(Work required): Could you copy everything in the listing below, from the line containing "How many data points does each series have?" down to the line containing "Mar, Jun, Apr, May, Jan, Feb", without the pictures?

(Dataset entries):

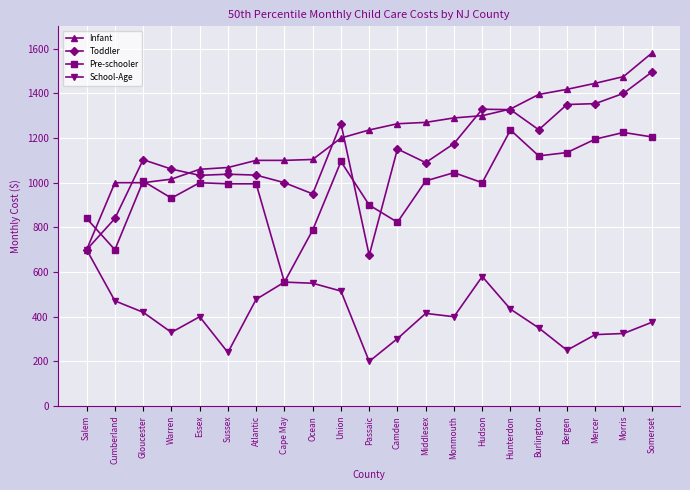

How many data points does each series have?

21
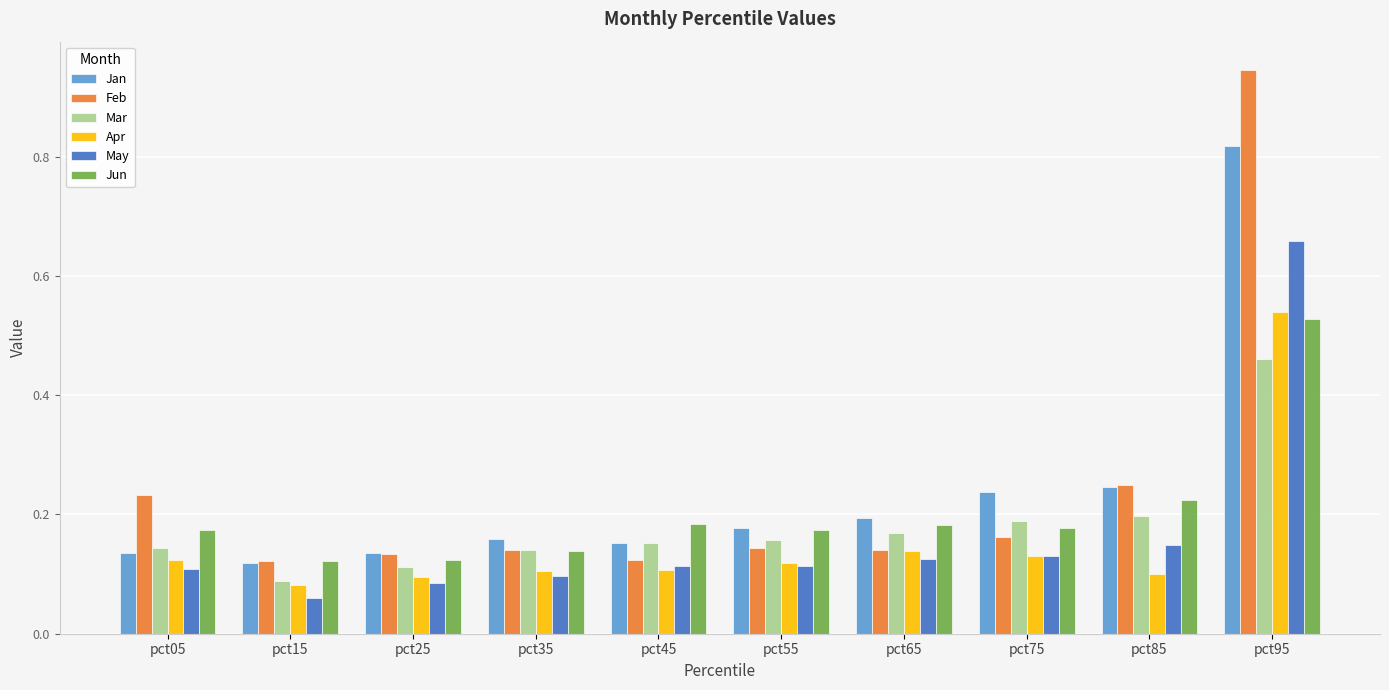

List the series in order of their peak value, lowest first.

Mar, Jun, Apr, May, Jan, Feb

---

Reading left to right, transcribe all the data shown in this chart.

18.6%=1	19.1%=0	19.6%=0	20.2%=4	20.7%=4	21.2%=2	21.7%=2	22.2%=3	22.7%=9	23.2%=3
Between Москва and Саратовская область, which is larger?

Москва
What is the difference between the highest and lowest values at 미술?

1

(Answer section):
How many data points does each series have?

21

List the series in order of their peak value, lowest first.

Mar, Jun, Apr, May, Jan, Feb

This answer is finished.